Et certains n’ont guère le choix. Face au coût des logements — un condominium haut de gamme coûte jusqu’à 50 millions de dollars — de nombreux travailleurs ne peuvent s’offrir le luxe de vivre à l’abri des intempéries. Au surplus, il leur faut attendre plusieurs années pour obtenir une place dans des habitations à loyer modique.

Rapidement délogés s’ils désirent s’établir sous un pont ou dans un parc, les moins bien nantis optent donc pour les toits, avec les dangers que cela comporte. Ces habitations de fortune, construites en tôle, en bois et en briques, abritent des petites familles, parfois une dizaine sur un même toit. Elles sont soit propriétaires, soit locataires d’un espace, au 5e, 10e ou 20e étage d’un immeuble.

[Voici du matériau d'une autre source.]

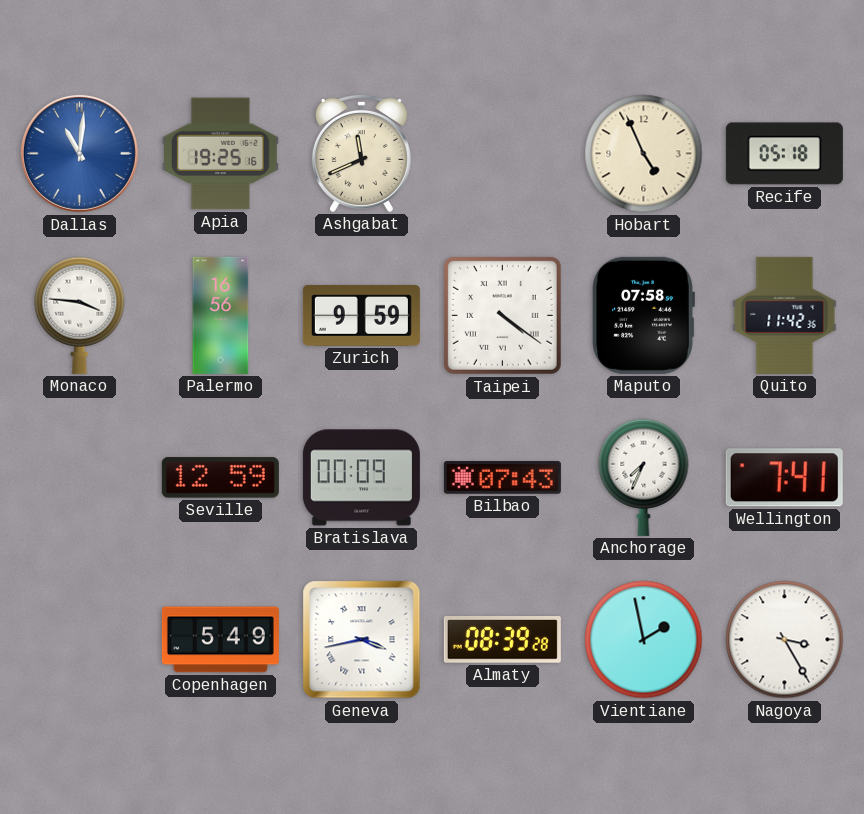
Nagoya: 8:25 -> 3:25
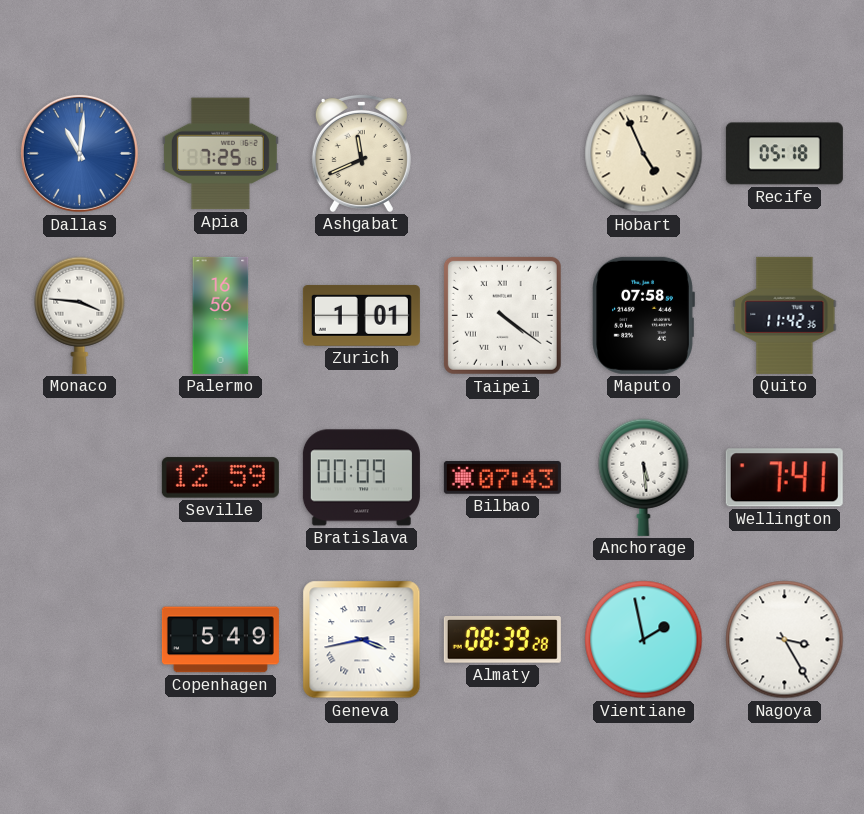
Apia: 19:25 -> 7:25
Zurich: 9:59 -> 1:01
Anchorage: 7:34 -> 5:29
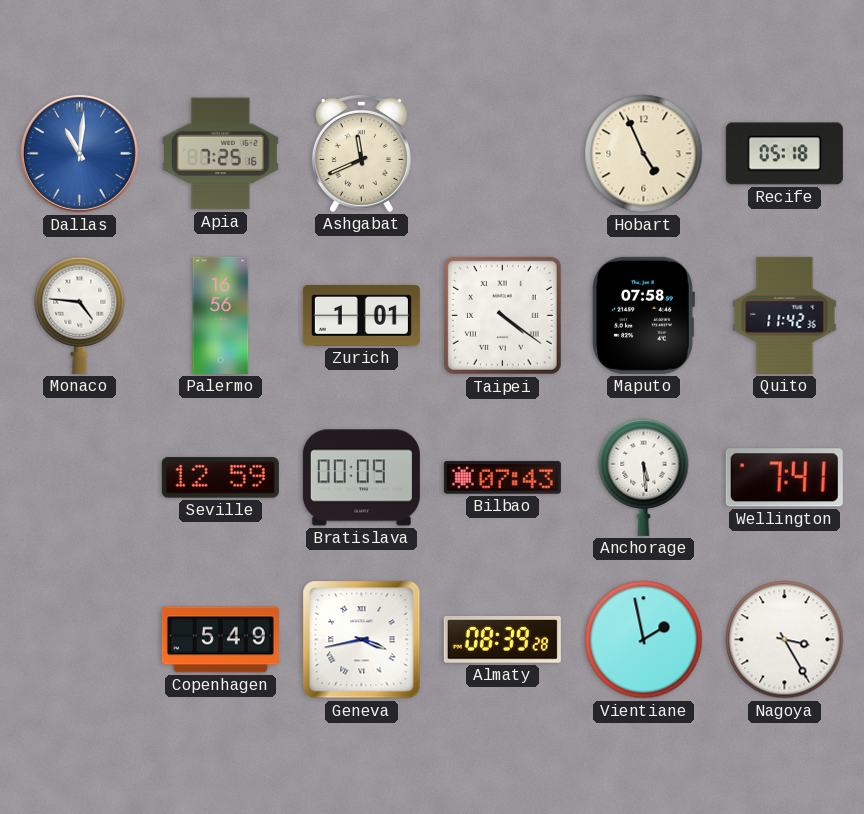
Monaco: 3:46 -> 4:46
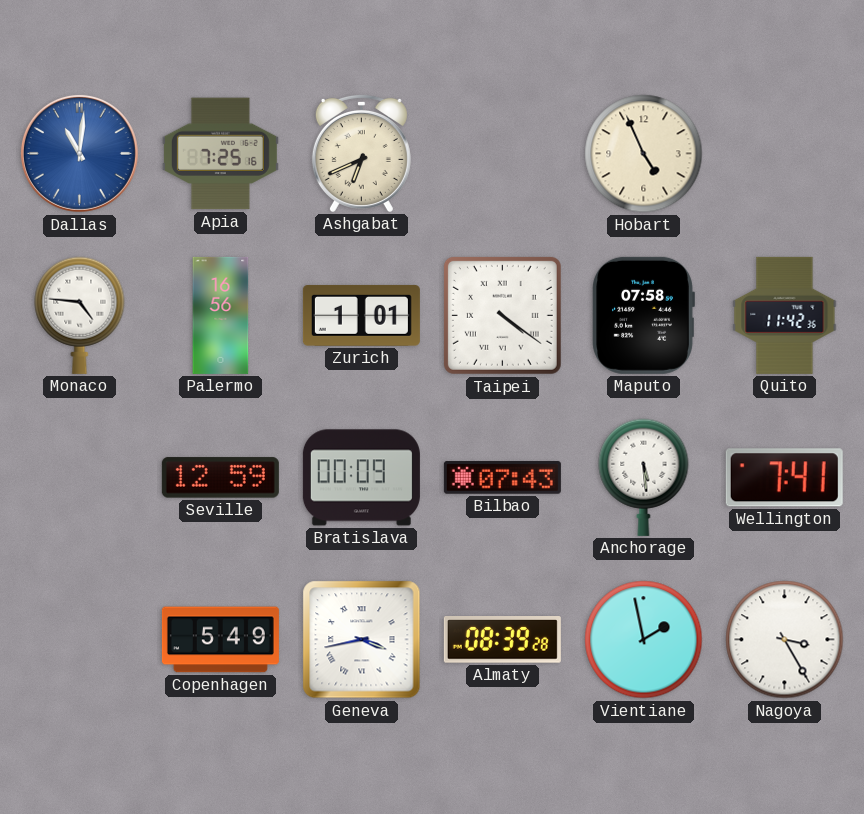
Ashgabat: 11:41 -> 6:41
Recife: 05:18 -> none
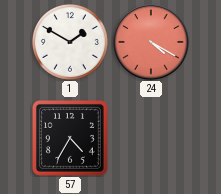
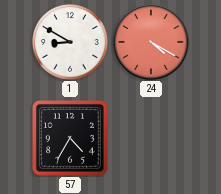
1: 1:50 -> 8:50
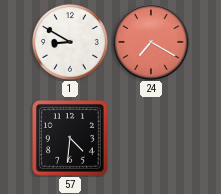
24: 4:20 -> 7:20
57: 4:35 -> 4:31
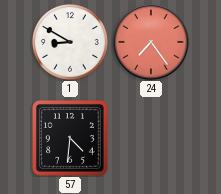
24: 7:20 -> 7:24
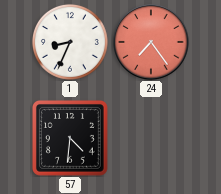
1: 8:50 -> 8:34
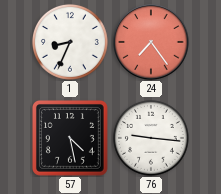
57: 4:31 -> 4:28
76: none -> 9:16
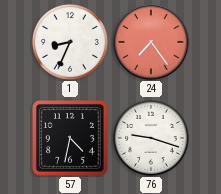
57: 4:28 -> 4:32
76: 9:16 -> 9:18
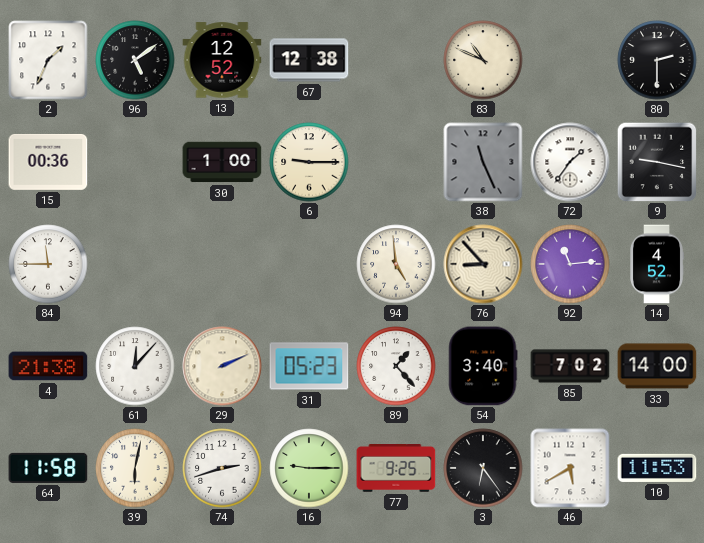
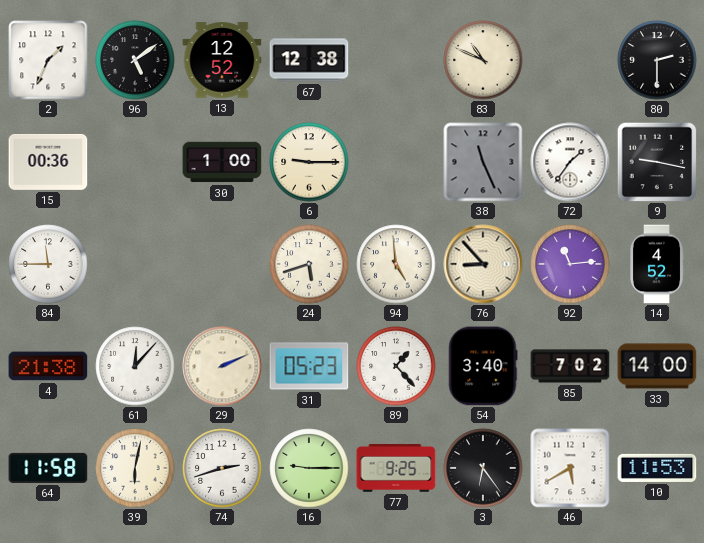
24: none -> 5:42
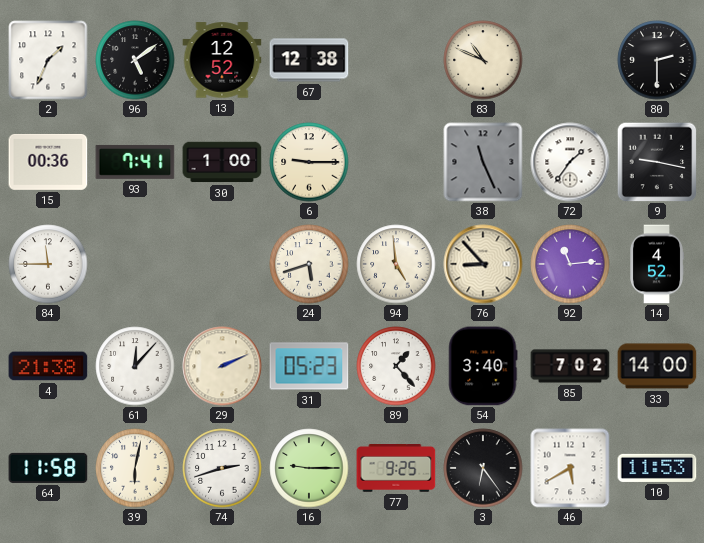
93: none -> 7:41
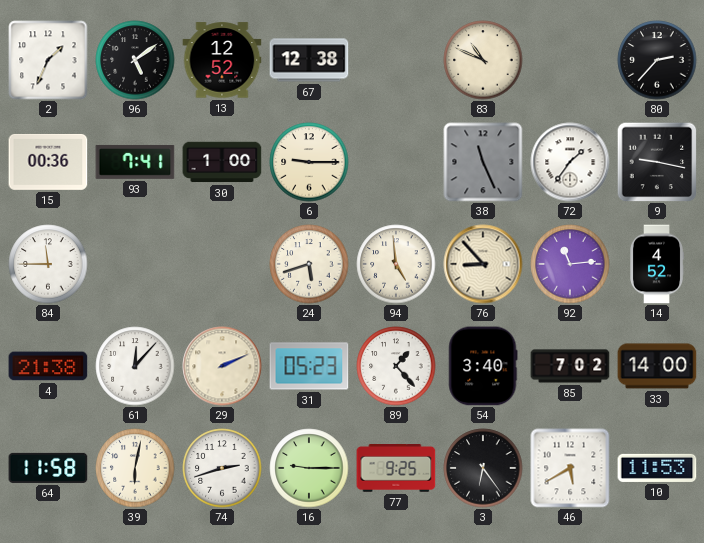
80: 2:30 -> 2:37
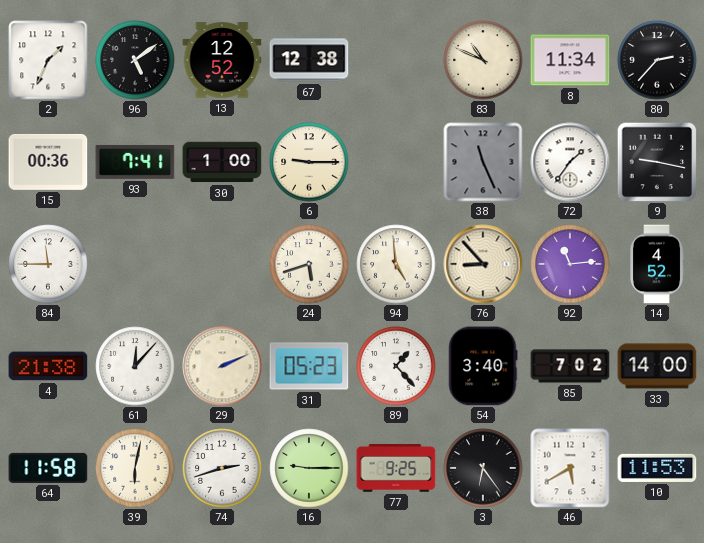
8: none -> 11:34
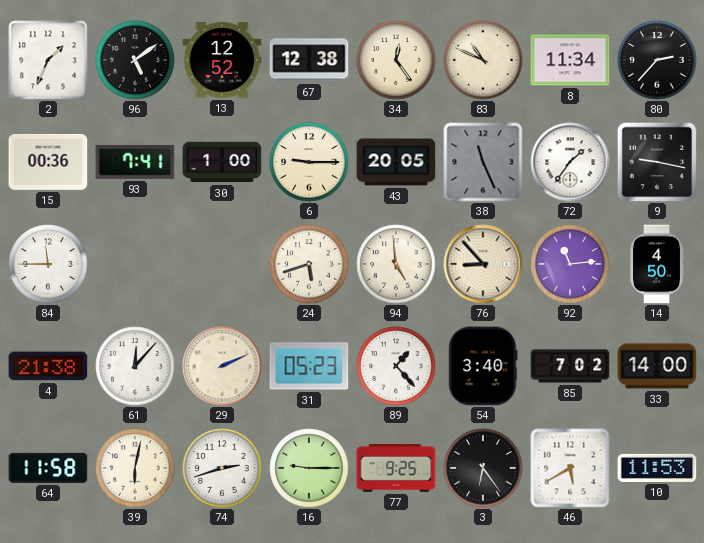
34: none -> 12:24
43: none -> 20:05
14: 4:52 -> 4:50
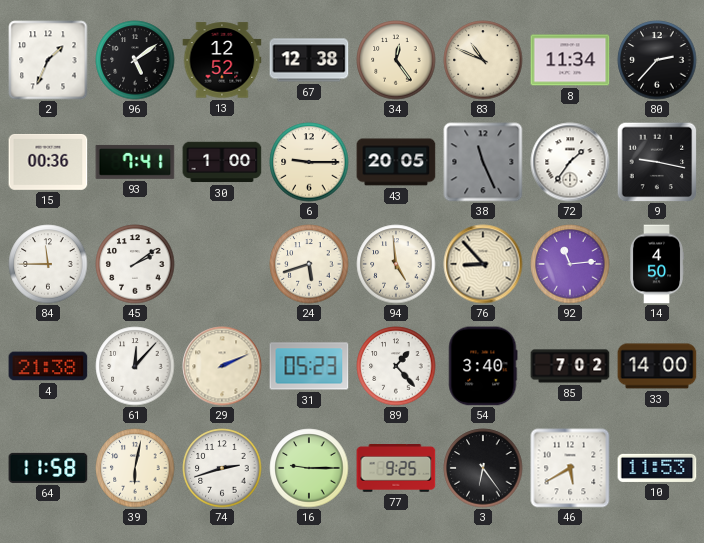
45: none -> 2:09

Sous leurs pieds, des appartements, dont la caution (un montant versé au propriétaire en cas de bris ou de non-paiement de loyer) de même que le premier mois de location nécessite parfois un déboursé de 10 000 $, sont occupés par des gens plus fortunés, ou qui travaillent de longues heures pour se payer ce petit « luxe ».

Cahutes Hong Kong

Mais ces habitations modestes sont fragiles. Les occupants craignent les grands vents, les tempêtes et les typhons. De plus, elles sont mal adaptées à la chaleur moite du pays. Pis encore, le gouvernement local veut les déloger. En 10 ans, 400 000 habitations ont été détruites. Mais il en resterait 170 000, la plupart insalubres et/ou non sécuritaires.

Ce faisant, les Hongkongais, souvent des immigrants, ont donc réinventé l’expression « avoir un toit au-dessus de la tête ». Certains disent depuis une trentaine d’années : « avoir un toit sous les pieds ».